一体どうしたというのだろう。このところ俺の耳に入ってくるのは、全部ジャス。

耳が勝手に「おらジャズ月間に入ったからジャズしか聴かねぇ。」と
宣言したという感じでもないんだけど。
そんなわけで、レコードを毎日聴いている今日この頃。

最初ジャズを聴き始めたのは、
やっぱりブラスバンド部にいたこともあって、部活が終わると
いろいろな音楽の話を先輩や友達としてた辺りだったような気がする。
いや話は、クラシックもあったし、ジャズもあったし、、、とにかく音楽全般だったけど。
そんな中で自然にジャズの話も自然に入ってきていたように思う。
うーん、それはジャズを聴く、なんて意識じゃなくて

今度の×××のコマーシャルに使われてた音楽いいよね、、っていう
あたりからはじまったのが最初のとっかかりで、「それじゃあ
同じ演奏者の別のアルバムも聴いてみようか」っていうことに
なった。

そのあたりで、俺もこの音楽のジャンルはジャズだ、
っていうことが分かって、じゃあ、ジャズって他に、、
なんて言ってるうちに気がついたら自分の中にジャズ、
っていう音楽が根を張っていた、ということになる。
そういうことと加えて、住んでいた京都の街にジャズを聴かせる
店が結構多くあった、っていうことも幸いしていたのかもしれないなぁ、
って思う。

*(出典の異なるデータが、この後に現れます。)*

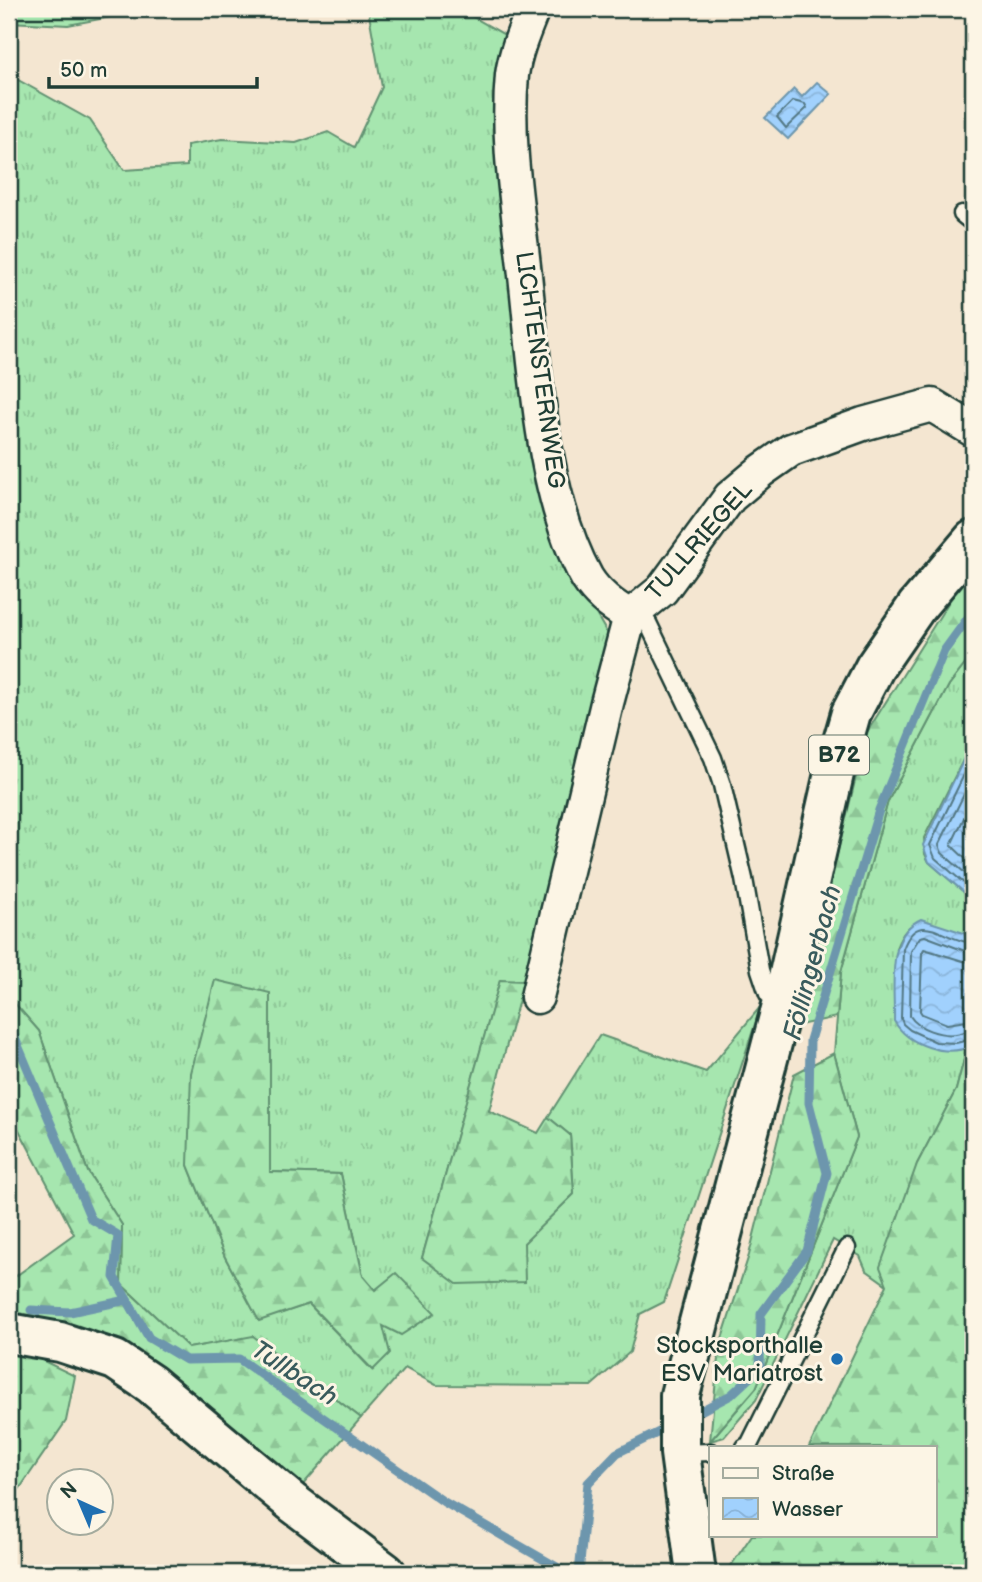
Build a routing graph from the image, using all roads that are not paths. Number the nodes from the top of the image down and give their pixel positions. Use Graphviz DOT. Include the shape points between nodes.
graph roads {
  1 [pos="533,9"];
  2 [pos="973,430"];
  3 [pos="973,540"];
  4 [pos="630,616"];
  5 [pos="537,997"];
  6 [pos="782,1005"];
  7 [pos="848,1248"];
  8 [pos="9,1333"];
  9 [pos="749,1446"];
  10 [pos="695,1452"];
  11 [pos="386,1573"];
  12 [pos="696,1573"];
  1 -- 4 [label="street, LICHTENSTERNWEG" via="512,73 512,148 547,452 564,525 588,579 614,607"];
  2 -- 4 [label="street, TULLRIEGEL" via="932,405 791,450 730,497 662,590"];
  3 -- 6 [label="main road, B72" via="917,606 875,667 851,713"];
  4 -- 5 [label="street, TULLRIEGEL"];
  4 -- 6 [label="lane, LICHTENSTERNWEG" via="648,623 713,758 744,879 760,970 768,994"];
  6 -- 10 [label="main road, B72" via="680,1395"];
  7 -- 9 [label="lane"];
  8 -- 11 [label="main road" via="60,1342 115,1360"];
  10 -- 12 [label="main road, B72"];
}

中でも友達に教えてもらって行くようになったのが
熊野神社の交差点近くにある「YAMATOYA」


家は右京区の常盤だったので、岡崎の「YAMATOYA」に行こうと思ったら
京都の街をよっこらしょ、と。横断しなければならなかった。なんたって鴨川の
向こうやし。(笑) 高校の頃までは常盤にも「made in..」っていうジャスの
店があったのだけど、ここがなくなってしまった後は、ジャズを聴きに
行く、というと、どうしても洛中の河原町まで行かないといけなくなった。
行くのは、自転車だったり、市バスだったり、いろいろだったけど、
それでも結構行った。
まぁ単に暇やった、と。いえ、やっぱり若くて情熱、があったんだ、(笑)と。


市バスを熊野神社で降りる。丸太町通りの交差点を渡って、
今度は東山通りを渡って、丸太町通り沿いに東へ。すぐに「YAMATOYA」
の看板が見えてくるから、その看板の下を右折すると路地の奥に
目指す店はあった。

Yamatoya_1


(路地の入り口からみたところ)

ここのジャズレコードのコレクションは本当にすごい。それから音響装置
が、とても良かった。この店で俺はそれまで知らなかったジャズの
演奏者とか歌手について教わった。もちろん、レコードについてもいろいろ
教えてもらった。

わざわざ「YAMATOYA」の店を目当てに、っていうことで行ったことも
あったけど、ちょっと東に行って右折して南に行けば、京都会館があった。
ここのホールでコンサートがあったし、(というより、実はその頃、京都市内で
そこそこのホールって、この京都会館のホールしかなかった!)
熊野神社の交差点を北に行けば京大の西部講堂っていうしゅーるな建物が
ございまして、ここでジャズとかアングラ演劇なんかの公演があったから
それを聞きにいく、なんていうこともやってた。
まぁそんなこんなで、西部講堂に行くのも、京都会館に行くのも、ちょうど
この熊野神社のところが分岐点だったから、この辺はよく通ったし、
あ、ここまで来たら、YAMATOYAに行こう、っていうようなものだった。

コンサートが終わった渡辺貞夫がこの店にそのまま来て、コンサートの
続きをやった、なんていう話もあるし、五木寛之の小説にこの店が
出たっていうこともあった。ということは、ナベサダも五木さんもこの店を
よく知ってて、しかも、とても好きだった、っていうことなんだろうね。
京都も以前は「蝶類図鑑」とか、「シアンクレール」
とか高雄に行く途中にあった「City Light」とかいうようなジャズのお店が
そこここに結構あったのだけど、ひとつずつ消えていっていつか残ってる
店を探すと、あそことここと、、っていう具合にすっかり数が減ってしまった。
だって、ジャズ聴く、なんていう人、決定的に減ってきたものね。
俺の周囲だって、ビル・エヴァンズとかマイルス・ディヴィスあたりですら、
「聴いたことない?」って質問したら、「誰それ?」なんていう答えが
返ってくるしねぇ、、。推して知るべし、とはこういうことを指すのだろうけど。
でも、いろいろなしんどいこともあって、だけど一日の締めに、
軽くビル・エヴァンズのピアノなんか聞いていると、ちょっと俺の気持ちも
ゆったりできるんだ。

ジャズの話、となると、自分の中では、どうしてもこの店の存在が自分にとっての
スタート地点、だったなぁと改めて思ったことだった。


(今日聴いた音楽 スケイティング イン セントラルパーク 
 ピアノ, ビル・エヴァンズ ギター,  ジム・ホール 1959年5月 録音
 アルバム アンダー・カレント 1971年盤)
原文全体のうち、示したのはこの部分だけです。